Профессор взял жену свою за плечи, а Вася за ноги, ее понесли и положили на Сашенькин диванчик. Ольга брызнула ей в лицо водой, профессорша еще раз взвизгнула и затихла.
— Заключенных на прежнее место отвести, товарищ лейтенант? — спросил конвойный. Губы его дрожали, кривились, и видно было, он хотел бы расхохотаться, но сдерживал себя, соблюдая устав, блюдя дисциплину.
— Да, ведите во двор, — сказал Август. Он подошел к Сашеньке и сказал тихо: — Может, какие-либо вещи есть старые, платье или что-нибудь… Матери и сестре…
— Хорошо, — едва слышно сказала Сашенька и пошла переодеваться.
Она надела свитер, рейтузы, суконную юбку и телогрейку. Потом она порылась в шкафу и выбрала для мертвой сестры Августа свой новенький сарафанчик, белый в красных цветочках с перламутровыми пуговичками и разлетайкой. Для мертвой матери же она выбрала платье, правда, уже не новое, устаревшего фасона с замком-«молнией», но довольно еще прочное и приличное. Все это Сашенька сложила в чемодан, закутала поплотней шею шарфом и вышла во двор, по-прежнему тускло освещенный луной сквозь жидкие облака.
11
Когда Сашенька подошла, угрюмый арестант и профессор уже очистили намеченный участок от снега и теперь долбили его ломом поочередно. Лом у профессора вырывался, оставляя на мерзлоте едва заметные царапины, и за него долбили то Август, то Франя, который, разметив участки и будучи сильно пьян, работал неумело. У Августа же на лице вновь появилась эта пугающая Сашеньку торопливость. Он стоял у края ямы и нетерпеливо ждал, когда покажутся останки матери.

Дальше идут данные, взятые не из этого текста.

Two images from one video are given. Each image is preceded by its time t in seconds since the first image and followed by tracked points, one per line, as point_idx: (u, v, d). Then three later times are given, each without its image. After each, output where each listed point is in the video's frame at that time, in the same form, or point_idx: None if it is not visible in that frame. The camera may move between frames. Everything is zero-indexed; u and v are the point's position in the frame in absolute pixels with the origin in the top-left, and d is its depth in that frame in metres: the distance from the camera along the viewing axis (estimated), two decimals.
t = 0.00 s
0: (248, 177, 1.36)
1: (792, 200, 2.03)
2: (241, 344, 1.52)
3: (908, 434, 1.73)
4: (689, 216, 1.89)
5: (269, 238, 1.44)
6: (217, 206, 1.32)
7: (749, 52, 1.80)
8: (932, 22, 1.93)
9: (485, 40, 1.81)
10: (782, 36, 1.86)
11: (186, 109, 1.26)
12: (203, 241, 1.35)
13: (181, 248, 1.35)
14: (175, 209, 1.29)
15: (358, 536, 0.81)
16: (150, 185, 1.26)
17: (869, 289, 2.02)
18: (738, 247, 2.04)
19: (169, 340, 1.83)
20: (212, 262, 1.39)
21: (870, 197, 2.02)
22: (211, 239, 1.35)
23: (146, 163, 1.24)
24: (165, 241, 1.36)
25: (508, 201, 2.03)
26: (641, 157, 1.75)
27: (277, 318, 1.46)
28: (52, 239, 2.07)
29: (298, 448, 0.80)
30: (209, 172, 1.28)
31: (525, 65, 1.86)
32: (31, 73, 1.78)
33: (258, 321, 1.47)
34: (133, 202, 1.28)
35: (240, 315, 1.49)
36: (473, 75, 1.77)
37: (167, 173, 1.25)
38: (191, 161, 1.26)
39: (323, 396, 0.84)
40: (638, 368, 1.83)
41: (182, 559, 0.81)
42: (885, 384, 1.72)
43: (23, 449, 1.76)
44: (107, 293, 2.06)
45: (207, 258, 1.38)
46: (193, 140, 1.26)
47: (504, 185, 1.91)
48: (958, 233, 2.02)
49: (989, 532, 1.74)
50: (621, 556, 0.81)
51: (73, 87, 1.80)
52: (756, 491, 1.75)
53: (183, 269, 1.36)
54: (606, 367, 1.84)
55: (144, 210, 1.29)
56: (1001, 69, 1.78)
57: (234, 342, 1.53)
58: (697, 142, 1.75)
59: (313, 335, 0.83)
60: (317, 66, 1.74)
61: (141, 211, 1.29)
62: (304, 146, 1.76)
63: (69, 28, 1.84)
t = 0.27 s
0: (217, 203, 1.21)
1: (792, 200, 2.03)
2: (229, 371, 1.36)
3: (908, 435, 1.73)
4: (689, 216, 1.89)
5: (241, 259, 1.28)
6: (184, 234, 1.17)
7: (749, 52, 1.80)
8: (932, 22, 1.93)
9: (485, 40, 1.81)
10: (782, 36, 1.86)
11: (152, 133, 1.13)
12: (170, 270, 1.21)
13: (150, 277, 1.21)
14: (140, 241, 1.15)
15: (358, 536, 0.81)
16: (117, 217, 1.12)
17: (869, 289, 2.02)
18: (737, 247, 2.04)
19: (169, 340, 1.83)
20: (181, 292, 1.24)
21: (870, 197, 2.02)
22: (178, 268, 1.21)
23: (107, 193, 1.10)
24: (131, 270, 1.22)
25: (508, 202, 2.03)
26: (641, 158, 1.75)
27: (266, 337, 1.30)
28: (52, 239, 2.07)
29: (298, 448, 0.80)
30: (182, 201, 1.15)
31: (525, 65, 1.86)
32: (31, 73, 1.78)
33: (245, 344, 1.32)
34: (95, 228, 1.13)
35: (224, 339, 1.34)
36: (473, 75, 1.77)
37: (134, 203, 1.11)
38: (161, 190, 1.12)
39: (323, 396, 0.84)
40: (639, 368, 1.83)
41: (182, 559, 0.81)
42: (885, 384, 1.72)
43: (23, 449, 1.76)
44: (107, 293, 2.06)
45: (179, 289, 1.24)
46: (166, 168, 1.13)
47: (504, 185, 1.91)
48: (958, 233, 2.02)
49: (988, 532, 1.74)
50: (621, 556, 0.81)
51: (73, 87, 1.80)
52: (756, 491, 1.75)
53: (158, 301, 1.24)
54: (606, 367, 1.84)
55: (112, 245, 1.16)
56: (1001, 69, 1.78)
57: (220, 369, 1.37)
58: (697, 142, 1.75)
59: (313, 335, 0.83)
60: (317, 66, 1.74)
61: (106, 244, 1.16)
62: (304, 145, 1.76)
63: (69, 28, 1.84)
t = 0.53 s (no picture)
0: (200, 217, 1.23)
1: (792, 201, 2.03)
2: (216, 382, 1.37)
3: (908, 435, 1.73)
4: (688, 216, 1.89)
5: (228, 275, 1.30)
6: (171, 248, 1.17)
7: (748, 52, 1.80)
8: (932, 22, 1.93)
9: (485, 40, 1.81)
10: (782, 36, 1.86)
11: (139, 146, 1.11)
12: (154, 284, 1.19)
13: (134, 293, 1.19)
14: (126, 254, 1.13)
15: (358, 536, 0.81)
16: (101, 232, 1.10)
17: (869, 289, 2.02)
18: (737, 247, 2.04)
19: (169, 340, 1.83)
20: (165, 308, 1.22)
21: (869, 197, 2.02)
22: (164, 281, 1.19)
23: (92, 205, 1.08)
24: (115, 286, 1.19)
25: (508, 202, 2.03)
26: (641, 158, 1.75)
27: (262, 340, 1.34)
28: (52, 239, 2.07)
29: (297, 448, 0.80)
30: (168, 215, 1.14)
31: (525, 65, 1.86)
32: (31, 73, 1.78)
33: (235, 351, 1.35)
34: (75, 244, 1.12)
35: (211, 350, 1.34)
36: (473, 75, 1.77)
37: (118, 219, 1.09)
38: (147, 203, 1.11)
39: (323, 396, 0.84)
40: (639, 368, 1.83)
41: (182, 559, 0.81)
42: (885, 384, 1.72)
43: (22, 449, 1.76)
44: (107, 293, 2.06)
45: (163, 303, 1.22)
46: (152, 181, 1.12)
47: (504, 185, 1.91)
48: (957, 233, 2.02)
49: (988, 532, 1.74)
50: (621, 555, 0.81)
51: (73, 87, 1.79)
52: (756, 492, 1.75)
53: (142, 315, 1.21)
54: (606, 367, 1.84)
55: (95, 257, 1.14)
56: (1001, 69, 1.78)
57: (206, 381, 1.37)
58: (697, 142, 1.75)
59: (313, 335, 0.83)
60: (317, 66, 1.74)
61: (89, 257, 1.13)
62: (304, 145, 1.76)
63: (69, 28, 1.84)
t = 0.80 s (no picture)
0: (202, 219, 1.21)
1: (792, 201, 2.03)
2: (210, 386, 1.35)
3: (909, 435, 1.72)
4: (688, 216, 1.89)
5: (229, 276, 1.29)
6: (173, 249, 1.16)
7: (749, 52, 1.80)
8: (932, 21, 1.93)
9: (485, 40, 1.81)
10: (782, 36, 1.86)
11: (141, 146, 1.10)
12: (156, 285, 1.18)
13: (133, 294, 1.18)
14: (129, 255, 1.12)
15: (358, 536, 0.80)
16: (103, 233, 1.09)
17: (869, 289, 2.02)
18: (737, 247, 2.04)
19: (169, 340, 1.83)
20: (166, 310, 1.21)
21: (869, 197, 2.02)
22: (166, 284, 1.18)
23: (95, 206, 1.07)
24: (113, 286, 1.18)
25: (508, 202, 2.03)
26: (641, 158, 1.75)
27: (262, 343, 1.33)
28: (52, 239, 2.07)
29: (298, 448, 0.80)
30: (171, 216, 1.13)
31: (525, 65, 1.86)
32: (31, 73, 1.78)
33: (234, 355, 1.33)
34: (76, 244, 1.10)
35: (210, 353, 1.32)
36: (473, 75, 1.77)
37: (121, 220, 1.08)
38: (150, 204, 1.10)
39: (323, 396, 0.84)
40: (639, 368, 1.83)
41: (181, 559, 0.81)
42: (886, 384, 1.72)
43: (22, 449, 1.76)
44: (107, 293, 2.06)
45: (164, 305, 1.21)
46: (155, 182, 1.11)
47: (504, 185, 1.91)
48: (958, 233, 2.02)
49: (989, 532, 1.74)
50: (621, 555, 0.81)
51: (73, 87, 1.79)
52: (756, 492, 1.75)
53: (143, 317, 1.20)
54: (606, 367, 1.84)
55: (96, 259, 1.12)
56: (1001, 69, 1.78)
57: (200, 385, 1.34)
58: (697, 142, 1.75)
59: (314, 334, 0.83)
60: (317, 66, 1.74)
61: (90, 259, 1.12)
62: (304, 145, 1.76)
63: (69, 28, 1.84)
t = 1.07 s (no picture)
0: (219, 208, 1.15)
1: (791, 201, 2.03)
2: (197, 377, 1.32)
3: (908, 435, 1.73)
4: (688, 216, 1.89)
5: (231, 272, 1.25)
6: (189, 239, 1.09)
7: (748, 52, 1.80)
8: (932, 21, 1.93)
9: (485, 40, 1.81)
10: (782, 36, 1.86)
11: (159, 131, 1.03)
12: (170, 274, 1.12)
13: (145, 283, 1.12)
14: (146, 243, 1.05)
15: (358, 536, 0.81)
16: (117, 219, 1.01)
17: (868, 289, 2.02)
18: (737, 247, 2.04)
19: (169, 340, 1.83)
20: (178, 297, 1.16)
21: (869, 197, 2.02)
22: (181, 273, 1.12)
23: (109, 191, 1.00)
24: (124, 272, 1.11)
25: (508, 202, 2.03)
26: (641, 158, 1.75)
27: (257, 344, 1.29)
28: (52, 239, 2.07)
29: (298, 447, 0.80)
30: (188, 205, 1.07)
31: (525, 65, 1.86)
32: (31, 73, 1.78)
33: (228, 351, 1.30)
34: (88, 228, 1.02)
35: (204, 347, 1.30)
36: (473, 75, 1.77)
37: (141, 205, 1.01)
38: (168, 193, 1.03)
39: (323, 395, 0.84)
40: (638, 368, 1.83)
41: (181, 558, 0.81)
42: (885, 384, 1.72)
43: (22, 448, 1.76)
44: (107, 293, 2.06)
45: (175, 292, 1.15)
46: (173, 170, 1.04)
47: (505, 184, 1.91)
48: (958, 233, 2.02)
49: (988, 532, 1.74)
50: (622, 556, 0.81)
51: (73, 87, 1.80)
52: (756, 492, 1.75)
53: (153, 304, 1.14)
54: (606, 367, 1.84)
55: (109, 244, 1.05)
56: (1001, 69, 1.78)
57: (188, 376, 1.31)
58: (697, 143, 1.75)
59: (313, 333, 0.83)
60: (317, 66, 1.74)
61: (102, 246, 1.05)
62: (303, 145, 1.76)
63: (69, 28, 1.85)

— Пойдите погуляйте, — сказал ему профессор, тяжело дыша от физически тяжелой работы, — мы сами извлечем ее, и вы увидите мать в гробу, а не среди грязи и замерзших нечистот… Это будет честнее с вашей стороны по отношению к своей матери…
— Разговорчики, — крикнул конвойный.
— Пожалуй, это так, — сказал Август и пошел в сторону. Сашенька взяла его за руку, они вышли на середину мостовой и ушли довольно далеко через улицы, через бульвар, мимо заборов, мимо спящей больницы, прямо к заснеженным огородам, среди которых разбросаны были редкие мазанки. Какая ночь была кругом них, какая мука, онемевшая, не способная даже стоном облегчить себя, была во всей природе. Тусклый свет, льющийся сквозь облака на снег, не способен был ни разгореться ярче, ни потухнуть, ничто не шевелилось, ничто не вздыхало во сне, не шелестело, не лаяло, никаких звуков ни вблизи, ни вдали, ни ясных, ни таинственных, которыми так полны живые ночи. Казалось, вспыхни сейчас пожар, застучи град, послышься человеческие голоса, полные ужаса, зовущие на помощь, все это только рассеяло б страх, помогло б ощутить себя человеком, которому ничто, кроме смерти, грозить не может.